**Written tasks:**
[1] Answer these questions from the election text, each on its own line:
(a) Where were the constituency geometries originally collected from, and what tool was used to simplify them?
(b) How many constituencies did the Liberal Democrat party win, according to the seat count output?
(c) What share of the vote did the Conservatives gain in 2017?
[2] For each statement, decide whether the election text supports it. Answer yes or no and quote the words that settle it.
(a) A negative value of swing_con_lab indicates a swing to Labour.
(b) The Conservatives won a larger share of the vote than of constituencies.
(c) The seat count output shows the Green party winning two constituencies.
[3] Extend the election text, starting after its final line.

**Page extract:**
— begin —

Different from the US where “third parties” play a negligible role, scenarios 2 and 3 do occur in the UK. You will notice that swing_con_lab
is a signed value: positive indicates a Swing to Conservative, negative a Swing to Labour.
The only other dataset to load is a .geojson
file containing the geometries of constituencies, collected originally from ONS Open Geography Portal and simplified using mapshaper. This is a special class of data frame containing a Simple Features geometry
column – more on this later in the course.
Summarise
You will no doubt be familiar with the result of the 2019 General Election – a landslide Conservative victory that confounded expectations. To start, we can quickly compute some summary statistics around the vote. In the code block below, we count the number of seats won by party and overall vote share by party. For the latter, my code is a little more elaborate than I intended it to be. I needed to reshape the data frame using pivot_wider()
such that each row represents a vote for a party in a constituency. From here I computed in a single function the vote share for each party.
Whilst the Conservative party hold 56% of constituencies, they won only 44% of the vote share. The equivalent stats for Labour are 31% and 32% respectively. Incidentally, whilst the Conservatives increased their share of constituencies from 2017 (where they had just 317, 49% of constituencies) their vote share increase was reasonably small – in 2017 they gained 42.5% of the vote.
# Number of constituencies won by party.
bes_2019 %>%
group_by(winner_19) %>%
summarise(count=n()) %>%
arrange(desc(count))
## # A tibble: 11 x 2
## winner_19 count
## <chr> <int>
## 1 Conservative 365
## 2 Labour 202
## 3 Scottish National Party 48
## 4 Liberal Democrat 11
## 5 Democratic Unionist Party 8
## 6 Sinn Fein 7
## 7 Plaid Cymru 4
## 8 Social Democratic & Labour Party 2
## 9 Alliance 1
## 10 Green 1
## 11 Speaker 1
# Share of vote by party.
bes_2019 %>%
select(constituency_name, total_vote_19, con_vote_19:alliance_vote_19, region) %>% # Select cols containing vote counts by party.
pivot_longer(cols=con_vote_19:alliance_vote_19, names_to="party", values_to="votes") %>% # Pivot to make each row a vote for a party in a constituency.
mutate(party=str_extract(party, "[^_]+")) %>% # Use some regex to pull out party name.
group_by(party) %>%
summarise(vote_share=sum(votes, na.rm=TRUE)/sum(total_vote_19)) %>%
arrange(desc(vote_share))

— end —

**Stored records:**
— begin —

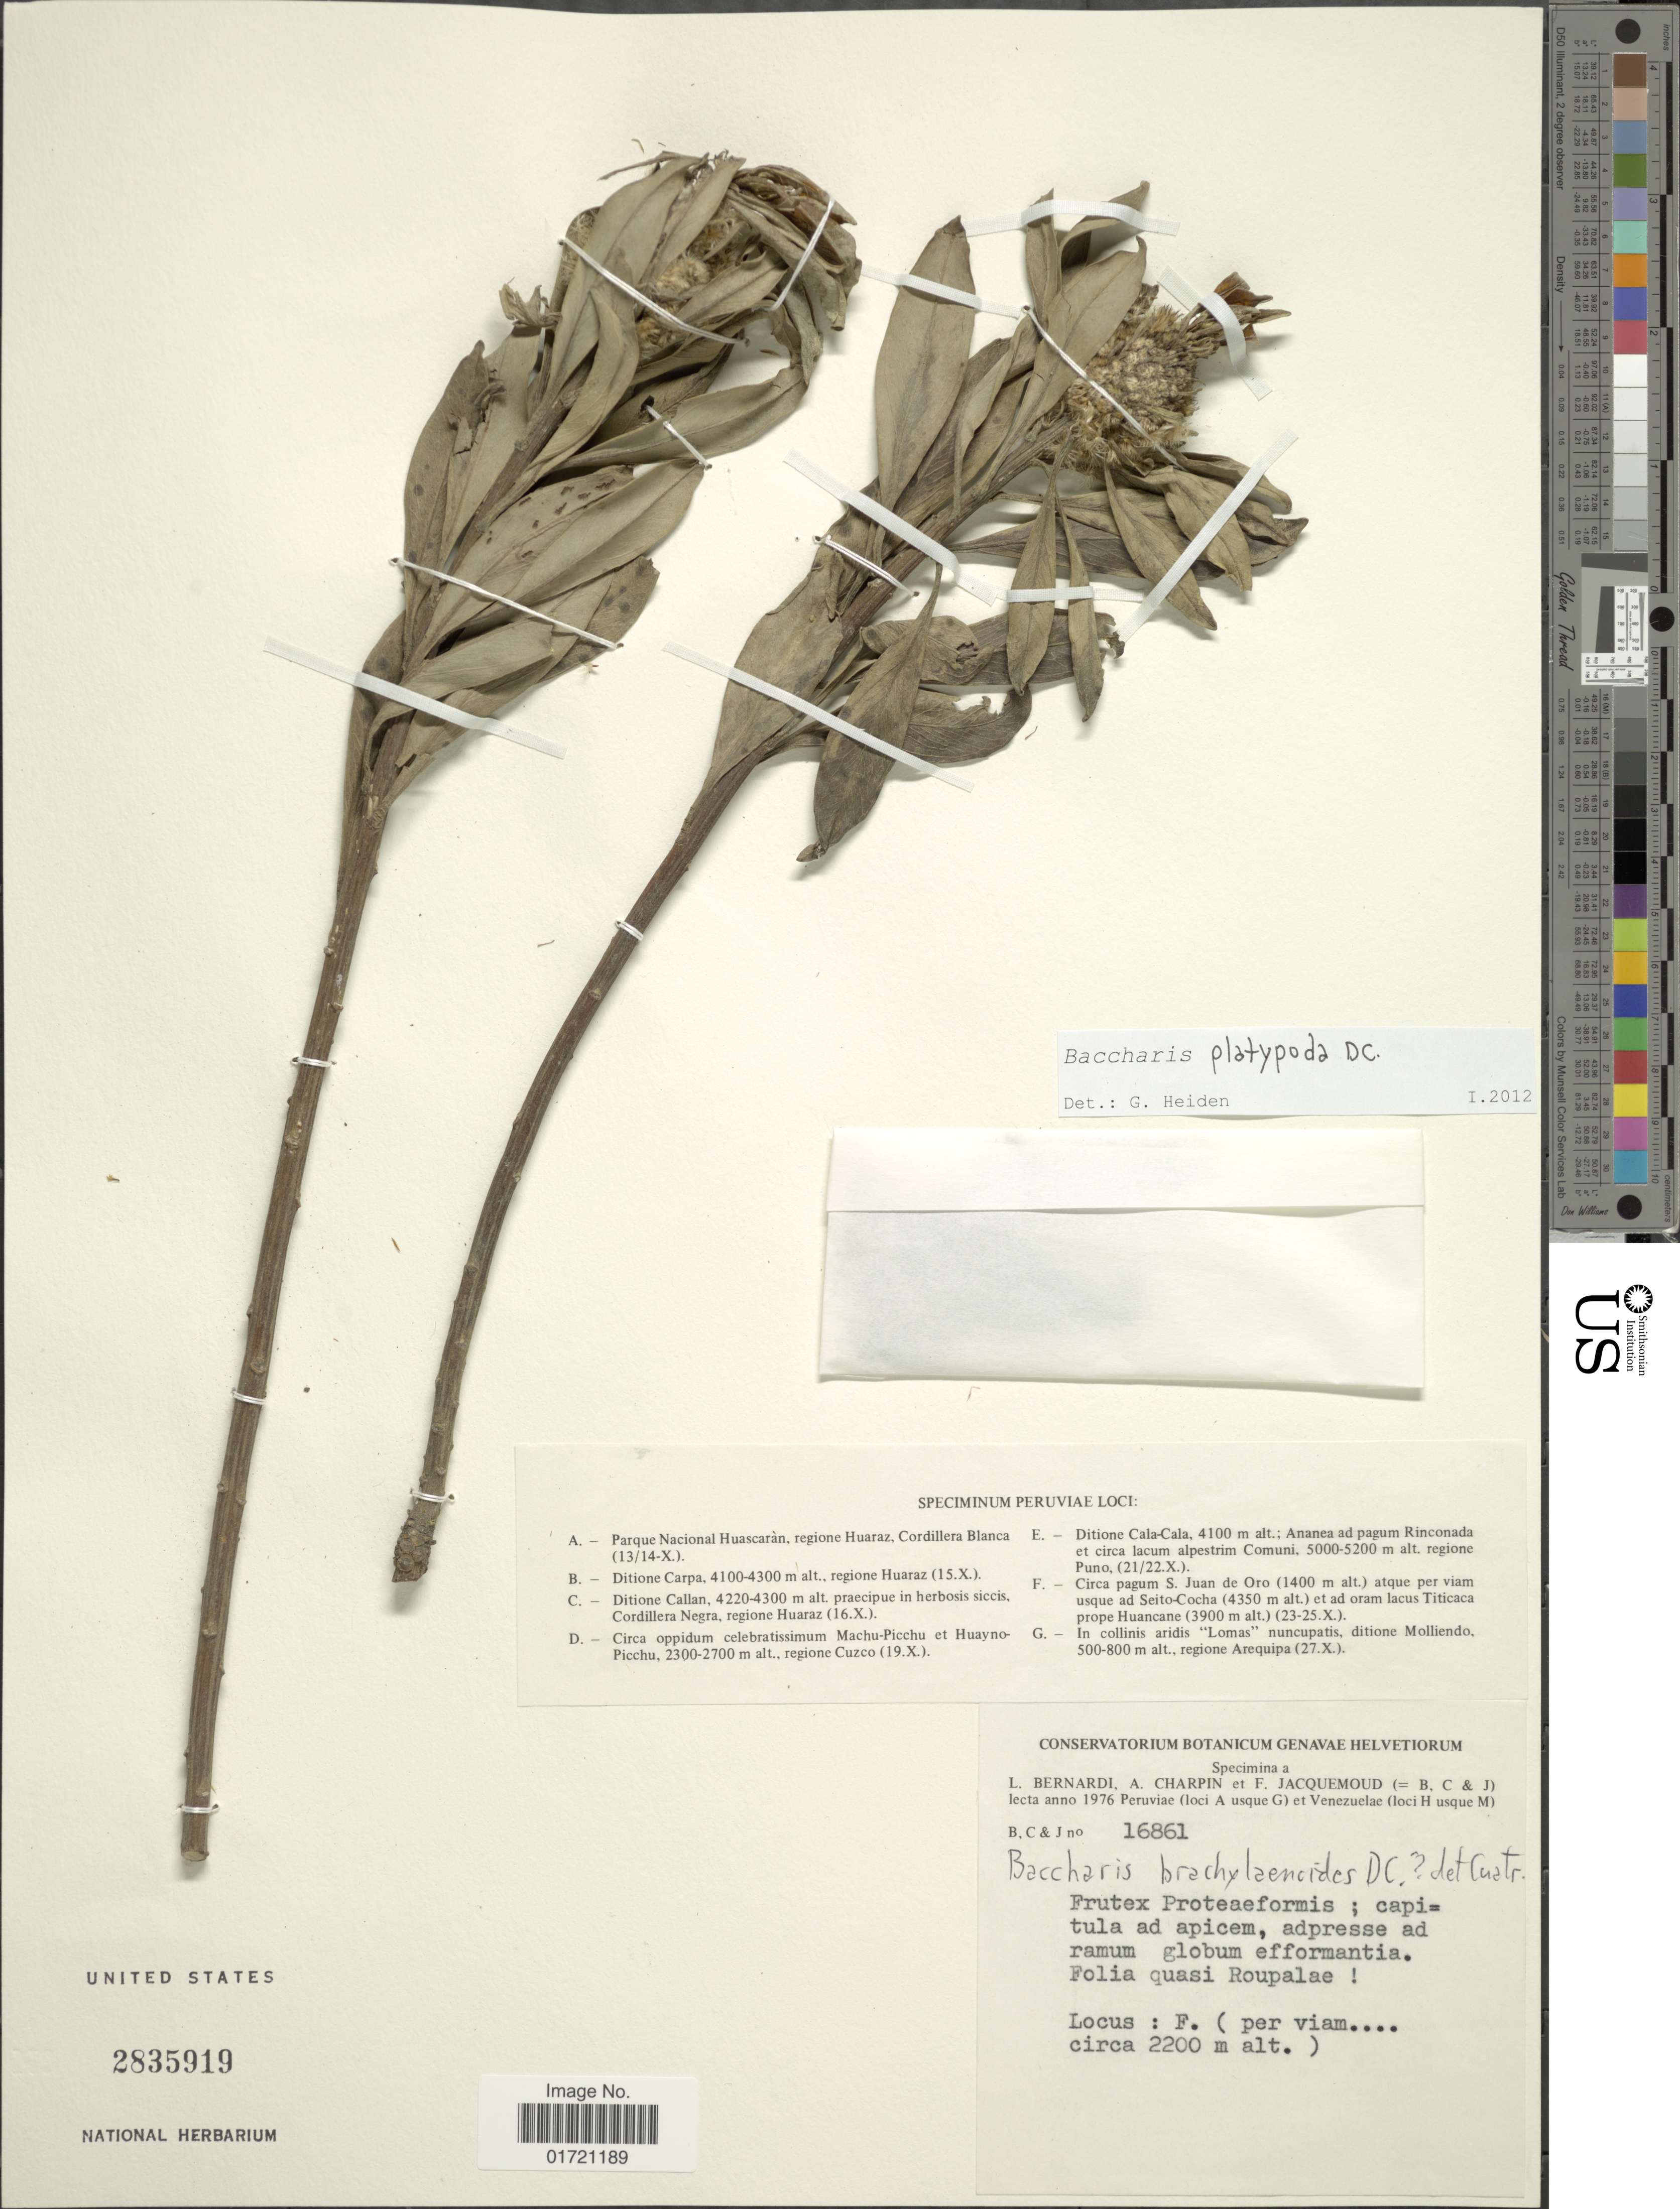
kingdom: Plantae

— end —
— begin —

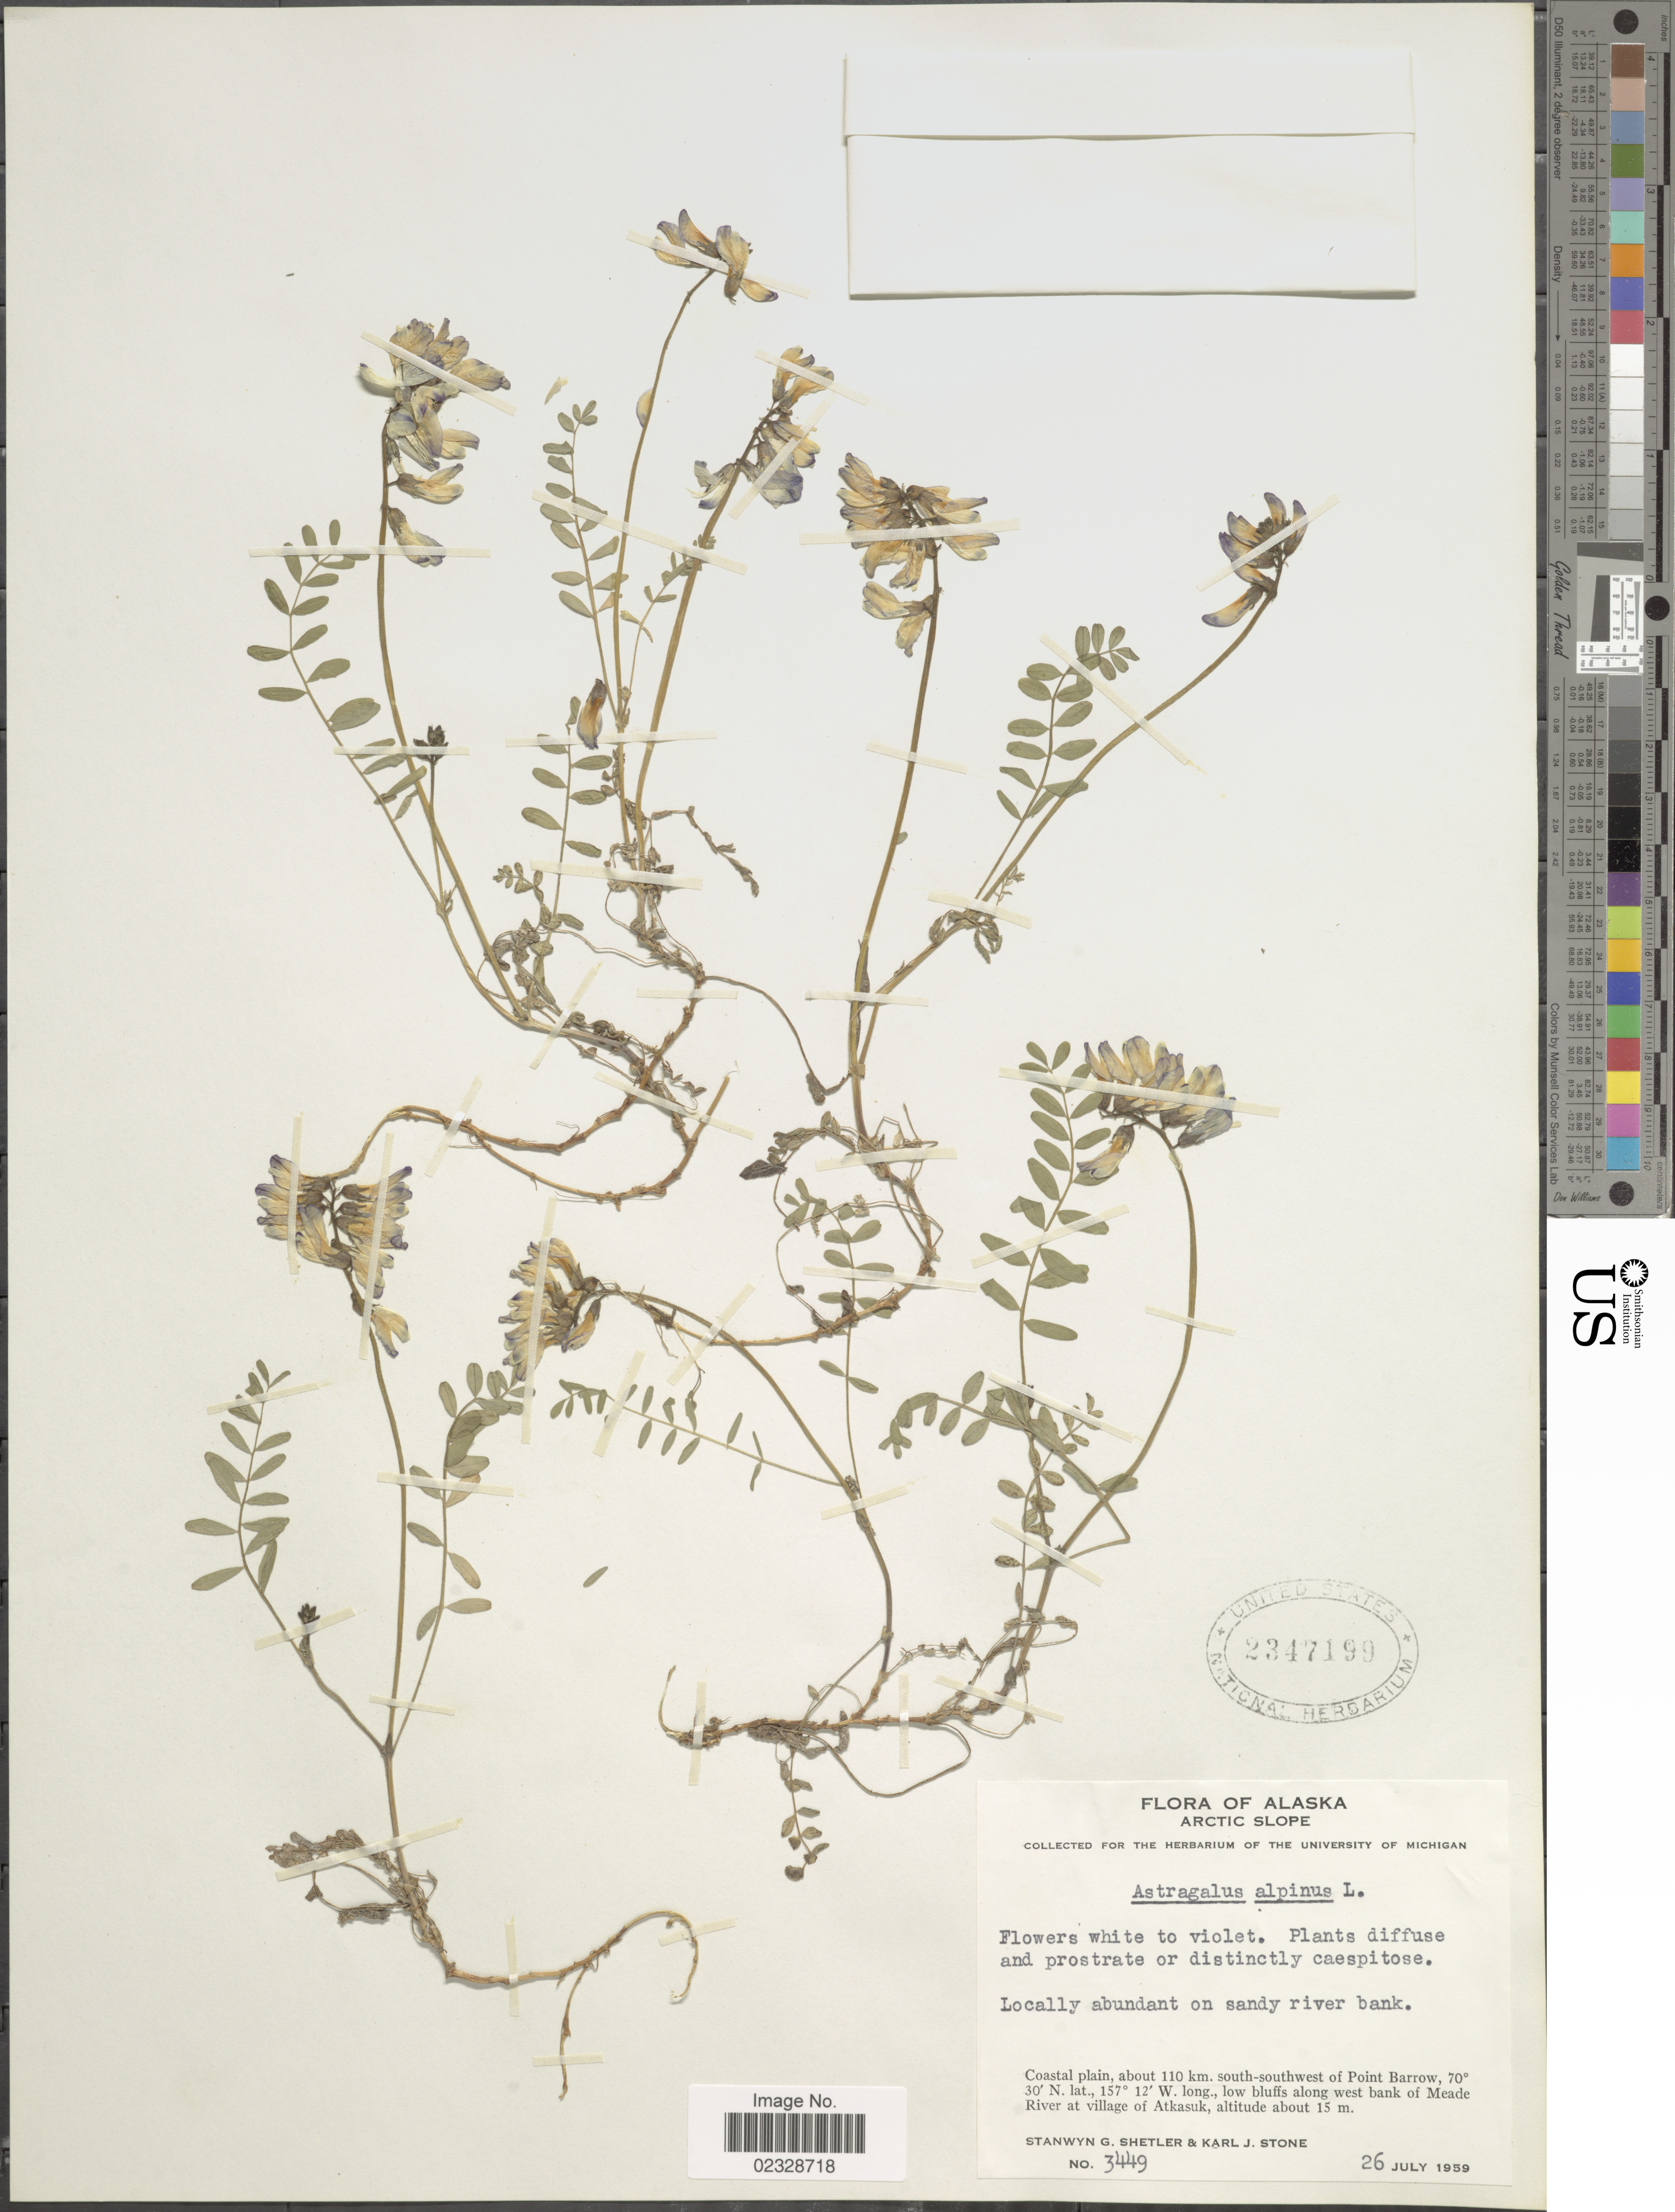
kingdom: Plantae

— end —

**Answers for the exercise:**
[1]
(a) They were collected from the ONS Open Geography Portal and simplified using mapshaper.
(b) 11
(c) 42.5%

[2]
(a) Yes: "negative a Swing to Labour"
(b) No: "Whilst the Conservative party hold 56% of constituencies, they won only 44% of the vote share."
(c) No: "## 10 Green 1"

[3]
## # A tibble: 12 x 2
## party vote_share
## <chr> <dbl>
## 1 con 0.436
## 2 lab 0.321
## 3 ld 0.115
## 4 snp 0.0388
## 5 green 0.0270
## 6 brexit 0.0201
## 7 dup 0.00763
## 8 sf 0.00568
## 9 pc 0.00479
## 10 alliance 0.00419
## 11 sdlp 0.00371
## 12 uup 0.00291
Below are some summary statistics computed over the newly created swing_con_lab
variable. As the Conservative and Labour votes are negligible in Northern Ireland, it makes sense to focus on Great Britain for our analysis of Con-Lab Swing and so the first step in the code is to create a new data frame filtering out Northern Ireland. We will work with this for the rest of the session.
data_gb <- bes_2019 %>%
filter(region != "Northern Ireland") %>%
mutate(
swing_con_lab=0.5*((con_19-con_17)-(lab_19-lab_17)),
# Recode to 0 Chorley incoming speaker,Buckingham outgoing speaker -- uncontested seat.
swing_con_lab=if_else(constituency_name %in% c("Chorley", "Buckingham"),0,swing_con_lab)
)
data_gb %>%
summarise(
min_swing=min(swing_con_lab),
max_swing=max(swing_con_lab),
median_swing=median(swing_con_lab),
num_swing=sum(swing_con_lab>0),
num_landslide_con=sum(con_19>50, na.rm=TRUE),
num_landslide_lab=sum(lab_19>50, na.rm=TRUE)
)
## # A tibble: 1 x 6
## min_swing max_swing median_swing num_swing num_landslide_con num_landslide_lab
## <dbl> <dbl> <dbl> <int> <int> <int>
## 1 -6.47 18.4 4.44 599 280 120
Plot distributions

Figure 11: Histograms of Swing variable.
Let’s get going with some ggplot2
specifications by plotting some of these variables. Below is the code for plotting a histogram of the Swing variable.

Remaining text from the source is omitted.